When data copied from Excel onto the clipboard, it gets transformed into tab-separated-value text. With this code, you can capture the paste event on your web page and transform the data into an array of arrays.

function onPaste(e) {
if (!e.originalEvent.clipboardData ||
!e.originalEvent.clipboardData.items) return;
  var items = e.originalEvent.clipboardData.items;
var data;
for (var i = 0; i < items.length; i++) {
if (items[i].type == 'text/plain') {
data = items[i];
break;
}
}
if (!data) return;
  data.getAsString(function(text) {
text = text.replace(/\r/g, '').trim('\n');
var rowsOfText = text.split('\n');
var header = [];
var rows = [];
rowsOfText.forEach(function(rowAsText) {
// Remove wrapping double quotes
var row = rowAsText.split('\t').map(function(colAsText) {
return colAsText.trim().replace(/^"(.*)"$/, '$1');
});
// The first row containing data is assumed to be the header
if (header.length == 0) {
// Remove empty columns
while (row.length && !row[row.length-1].trim()) row.pop();
if (row.length == 0) return;
header = row;
} else {
rows.push(row.slice(0, header.length));
}
});
buildTable(header, rows);
});
}
$(document).on('paste', onPaste);

At this point, it is easy to convert the data into an HTML table. Building on the previous example, this function would create the HTML table content (assuming the table already exists in the DOM):

function buildTable(header, rows) {
var $thead = $('table>thead').empty();
var $tbody = $('table>tbody').empty();
  var $tr = $('<tr></tr>').appendTo($thead);
header.forEach(function(value) {
$tr.append('<th>' + value + '</th>');
});
  rows.forEach(function(row) {
var $tr = $('<tr></tr>').appendTo($tbody);
row.forEach(function(value) {
$tr.append('<td>' + value + '</td>');
});
});
}

See a live example and the full code here: https://martindrapeau.github.io/excel-clipboard

Copy/paste is a lot faster than uploading a file. Think about the time Joanna will save. In addition, an upload usually involves sending the file to the server and back. Why go through that hassle?
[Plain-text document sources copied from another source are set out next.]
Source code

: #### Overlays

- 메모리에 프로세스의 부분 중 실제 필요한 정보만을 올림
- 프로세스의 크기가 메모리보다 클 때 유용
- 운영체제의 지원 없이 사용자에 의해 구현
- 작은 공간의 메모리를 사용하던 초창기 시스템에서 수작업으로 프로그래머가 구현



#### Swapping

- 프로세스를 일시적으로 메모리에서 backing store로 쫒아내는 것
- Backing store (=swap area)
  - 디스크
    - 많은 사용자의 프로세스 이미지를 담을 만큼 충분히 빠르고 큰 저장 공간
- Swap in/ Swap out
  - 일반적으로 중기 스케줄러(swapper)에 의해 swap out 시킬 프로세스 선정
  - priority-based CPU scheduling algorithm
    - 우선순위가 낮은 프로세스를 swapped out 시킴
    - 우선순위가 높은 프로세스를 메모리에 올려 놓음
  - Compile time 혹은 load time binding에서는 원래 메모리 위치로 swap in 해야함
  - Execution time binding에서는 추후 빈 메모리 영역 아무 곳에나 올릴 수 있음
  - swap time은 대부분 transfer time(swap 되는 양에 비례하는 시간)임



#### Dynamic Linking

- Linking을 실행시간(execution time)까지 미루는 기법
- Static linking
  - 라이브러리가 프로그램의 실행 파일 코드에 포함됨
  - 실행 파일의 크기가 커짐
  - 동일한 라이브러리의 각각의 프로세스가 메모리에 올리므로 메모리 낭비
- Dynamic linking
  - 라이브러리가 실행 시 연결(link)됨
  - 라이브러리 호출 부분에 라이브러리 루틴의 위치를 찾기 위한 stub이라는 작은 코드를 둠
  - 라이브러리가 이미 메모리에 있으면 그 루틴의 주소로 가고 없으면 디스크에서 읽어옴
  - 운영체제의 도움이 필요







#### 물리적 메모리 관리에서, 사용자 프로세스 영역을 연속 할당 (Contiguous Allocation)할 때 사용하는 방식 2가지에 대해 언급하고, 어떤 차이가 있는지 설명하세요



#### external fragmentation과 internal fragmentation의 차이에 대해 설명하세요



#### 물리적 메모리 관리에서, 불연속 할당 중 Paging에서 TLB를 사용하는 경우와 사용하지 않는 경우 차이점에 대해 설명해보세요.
And if you’re worried about creating too many DOM nodes, you can paginate the data. Only show a subset of rows at a time. For example, have a look at CSVJSON DataClean, it offers a good example of copy/pasting data from Excel or Google Sheets into a paginated table. Give it a try with your own data sets.
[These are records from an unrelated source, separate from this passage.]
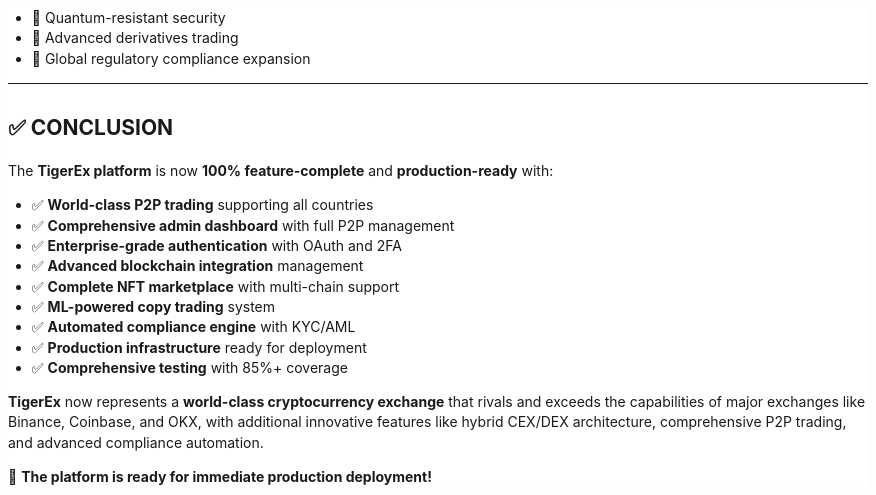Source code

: - 🔄 Quantum-resistant security
- 🔄 Advanced derivatives trading
- 🔄 Global regulatory compliance expansion

---

## ✅ **CONCLUSION**

The **TigerEx platform** is now **100% feature-complete** and **production-ready** with:

- ✅ **World-class P2P trading** supporting all countries
- ✅ **Comprehensive admin dashboard** with full P2P management
- ✅ **Enterprise-grade authentication** with OAuth and 2FA
- ✅ **Advanced blockchain integration** management
- ✅ **Complete NFT marketplace** with multi-chain support
- ✅ **ML-powered copy trading** system
- ✅ **Automated compliance engine** with KYC/AML
- ✅ **Production infrastructure** ready for deployment
- ✅ **Comprehensive testing** with 85%+ coverage

**TigerEx** now represents a **world-class cryptocurrency exchange** that rivals and exceeds the capabilities of major exchanges like Binance, Coinbase, and OKX, with additional innovative features like hybrid CEX/DEX architecture, comprehensive P2P trading, and advanced compliance automation.

🚀 **The platform is ready for immediate production deployment!**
CSVJSON Data Clean copy/paste of Google Sheets data in a paginated HTML table.

2. Parse and Validate Data in the Browser

In JavaScript you can parse and validate the data. You can then transform it into something your back-end better understands — into an array of JSON objects your API can accept for example.
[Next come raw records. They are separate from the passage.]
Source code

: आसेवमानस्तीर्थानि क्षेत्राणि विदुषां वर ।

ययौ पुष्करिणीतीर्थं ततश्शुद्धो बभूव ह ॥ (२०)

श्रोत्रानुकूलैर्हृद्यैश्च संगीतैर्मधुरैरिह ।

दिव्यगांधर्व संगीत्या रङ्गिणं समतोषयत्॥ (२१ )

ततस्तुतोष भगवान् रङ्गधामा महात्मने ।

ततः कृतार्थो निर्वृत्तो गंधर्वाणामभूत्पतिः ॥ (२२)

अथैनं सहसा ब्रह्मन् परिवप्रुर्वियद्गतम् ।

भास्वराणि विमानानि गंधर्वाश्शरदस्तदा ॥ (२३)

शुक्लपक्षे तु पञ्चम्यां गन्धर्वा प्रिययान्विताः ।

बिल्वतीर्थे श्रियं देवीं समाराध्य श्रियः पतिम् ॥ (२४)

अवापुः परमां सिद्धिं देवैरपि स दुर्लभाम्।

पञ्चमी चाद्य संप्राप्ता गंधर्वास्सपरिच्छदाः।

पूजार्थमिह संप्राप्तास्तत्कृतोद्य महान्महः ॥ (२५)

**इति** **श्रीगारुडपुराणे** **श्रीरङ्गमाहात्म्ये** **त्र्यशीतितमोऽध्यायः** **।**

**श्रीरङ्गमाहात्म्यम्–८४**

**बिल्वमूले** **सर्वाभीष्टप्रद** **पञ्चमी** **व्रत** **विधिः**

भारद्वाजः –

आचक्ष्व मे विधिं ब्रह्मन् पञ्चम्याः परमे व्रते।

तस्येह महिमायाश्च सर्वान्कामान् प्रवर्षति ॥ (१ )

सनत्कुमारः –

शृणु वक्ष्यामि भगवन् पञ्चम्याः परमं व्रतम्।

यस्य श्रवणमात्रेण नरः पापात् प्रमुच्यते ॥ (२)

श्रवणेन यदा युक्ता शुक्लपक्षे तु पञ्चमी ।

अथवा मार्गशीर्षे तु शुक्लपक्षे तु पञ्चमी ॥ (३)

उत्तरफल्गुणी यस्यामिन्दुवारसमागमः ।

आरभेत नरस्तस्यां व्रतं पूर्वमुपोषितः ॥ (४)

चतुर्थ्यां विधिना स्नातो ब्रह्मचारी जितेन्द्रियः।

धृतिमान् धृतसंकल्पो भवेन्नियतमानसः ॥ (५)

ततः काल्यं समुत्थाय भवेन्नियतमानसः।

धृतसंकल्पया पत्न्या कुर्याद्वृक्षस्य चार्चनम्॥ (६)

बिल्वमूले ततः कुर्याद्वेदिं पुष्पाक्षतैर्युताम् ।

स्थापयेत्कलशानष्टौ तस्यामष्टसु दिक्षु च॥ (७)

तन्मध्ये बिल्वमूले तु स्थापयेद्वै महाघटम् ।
If errors are found, you can show them to the user with instructions on how to fix them. You avoid the round trip to your server and the extra processing load. Use Joanna’s computer processing power instead.

Here’s an example of what we built at Amilia to help import team schedules. Notice how fast it is to identify and fix an error using copy paste. Not having to save and upload a file is a real time saver.

Validating imported data in the browser and providing feedback. Copy/paste makes it fast to correct the data and import again.

3. Leverage and Extend Your API

If you have existing APIs to fetch data, you can leverage them to match data. For example, if you are importing new accounts you can ask your API to see if they already exist and thus avoid importing duplicates. Tell the user right there and then in the browser there is a problem.

Taking the previous example, we are able to pull existing match events from the API and match them against what the user input and report the error there and then for the user to correct.

API calls are made to validate user imported data.

If you don’t have the required endpoints, this is an opportunity to create them. It is a much better investment to extend your API over writing a one-purpose back-end function to parse data. Save Sandeep the trouble of maintaining that and get him working on coding API endpoints instead. He’ll thank you and so will your integration partners.

At this point, you’re ready to send the data to the back-end to do the actual import (using another API call). At least now, both developer Sandeep and customer Joanna will have confidence the data is clean. This time around project manager Megan should have peace of mind.